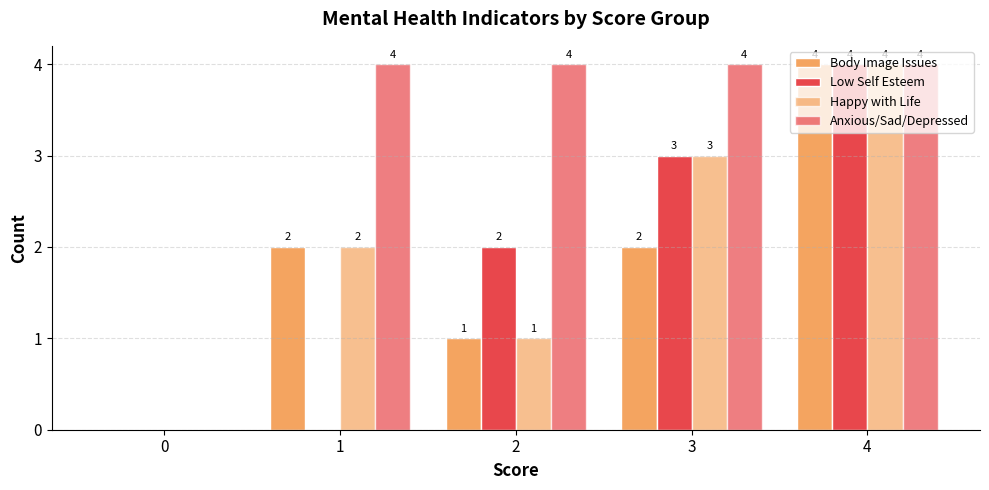

What is the total value across all series at 4?

16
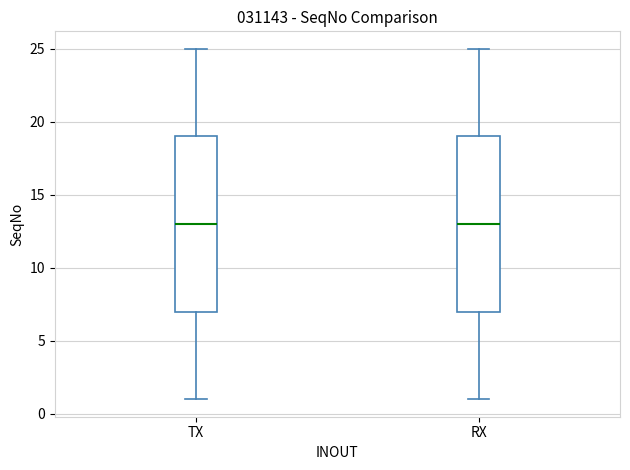

Where does the lower whisker of the box for TX end on the y-axis? The values are not printed on the chart, so give them approximately, as read against the axis.

1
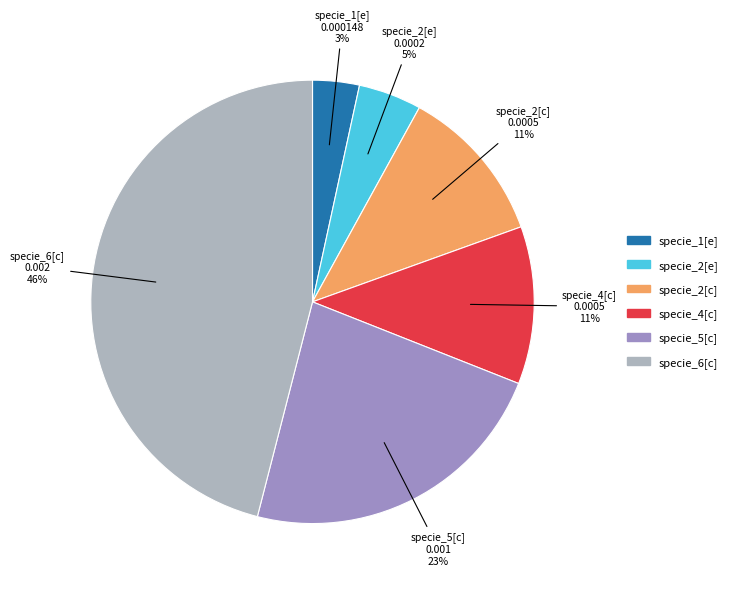

To the nearest percent, what portion does specie_1[e] represent?

3%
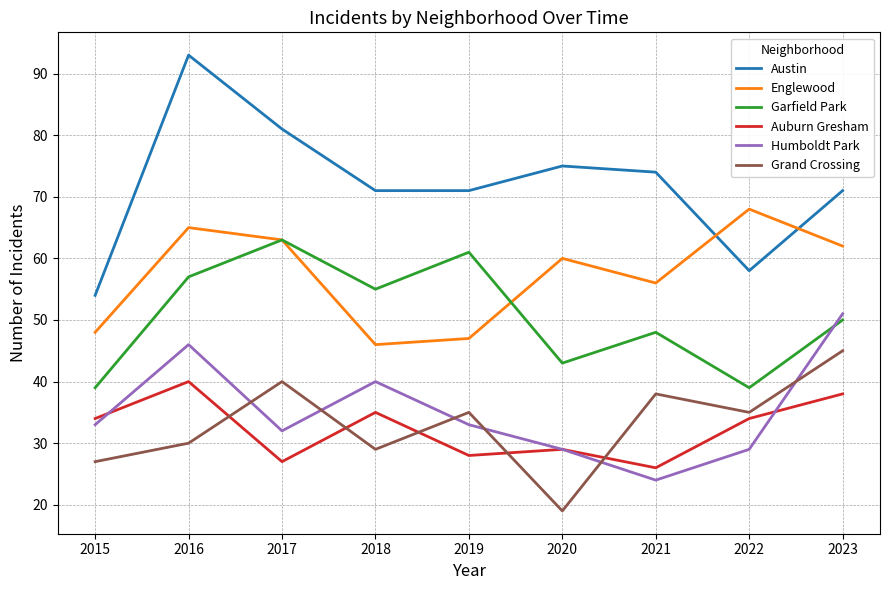

The value of Austin at 2021 is 74. True or false?

True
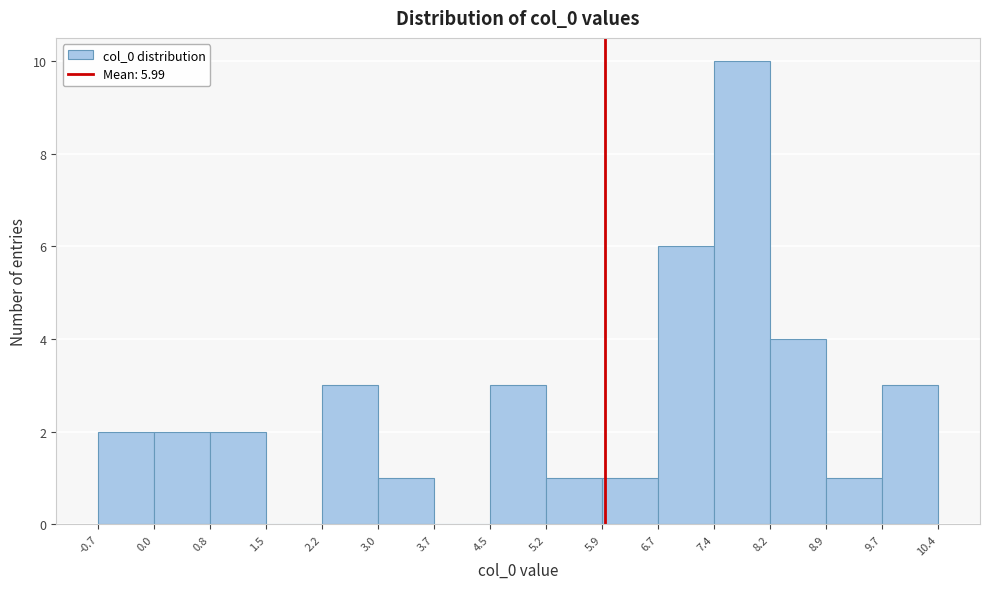

Which range on the x-axis has the tallest bar?

7.4 to 8.2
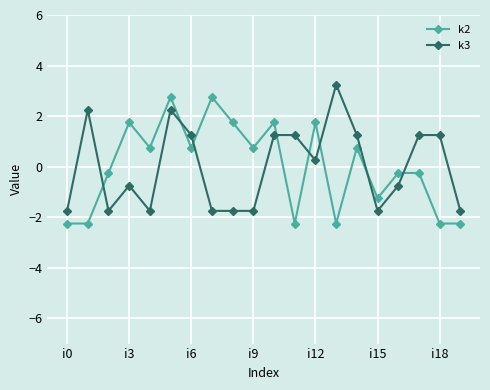

What is the lowest value of the k2 series?

-2.2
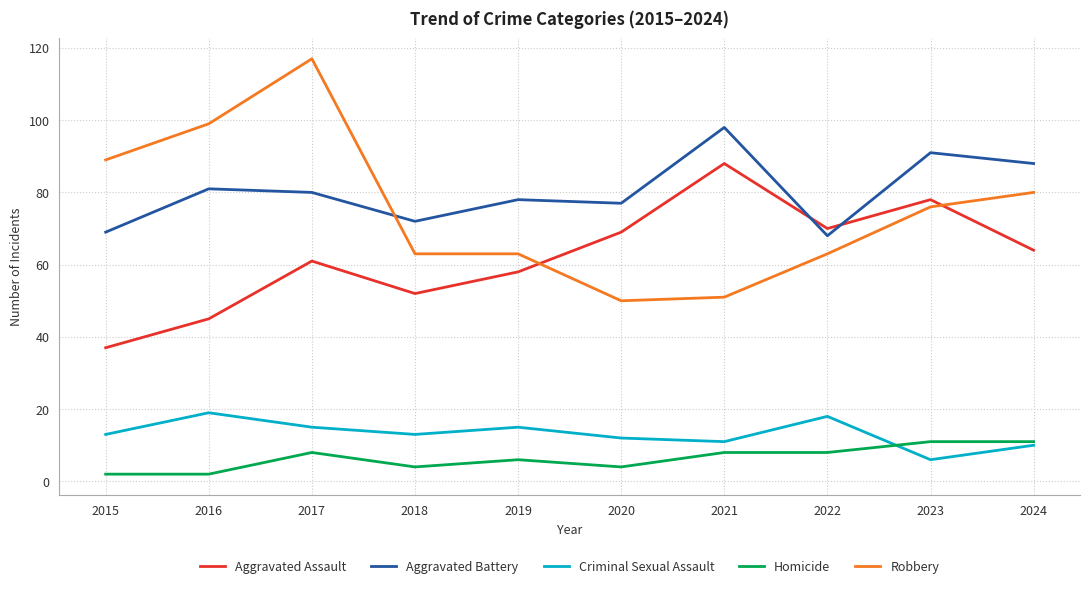

Reading left to right, transcribe all the data shown in this chart.

Aggravated Assault: 2015=37	2016=45	2017=61	2018=52	2019=58	2020=69	2021=88	2022=70	2023=78	2024=64
Aggravated Battery: 2015=69	2016=81	2017=80	2018=72	2019=78	2020=77	2021=98	2022=68	2023=91	2024=88
Criminal Sexual Assault: 2015=13	2016=19	2017=15	2018=13	2019=15	2020=12	2021=11	2022=18	2023=6	2024=10
Homicide: 2015=2	2016=2	2017=8	2018=4	2019=6	2020=4	2021=8	2022=8	2023=11	2024=11
Robbery: 2015=89	2016=99	2017=117	2018=63	2019=63	2020=50	2021=51	2022=63	2023=76	2024=80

————

Task description:
Rewrite the lines from the one containing "Where does the" through the one containing "Reading left to", changing "chart" to "graph" and leaving everything else the same. Leave the pictures out.

Reply to the task:
Where does the lower whisker of the box for TX end on the y-axis? The values are not printed on the graph, so give them approximately, as read against the axis.

1

To the nearest percent, what portion does specie_1[e] represent?

3%

The value of Austin at 2021 is 74. True or false?

True

Which range on the x-axis has the tallest bar?

7.4 to 8.2

What is the lowest value of the k2 series?

-2.2

Reading left to right, transcribe all the data shown in this graph.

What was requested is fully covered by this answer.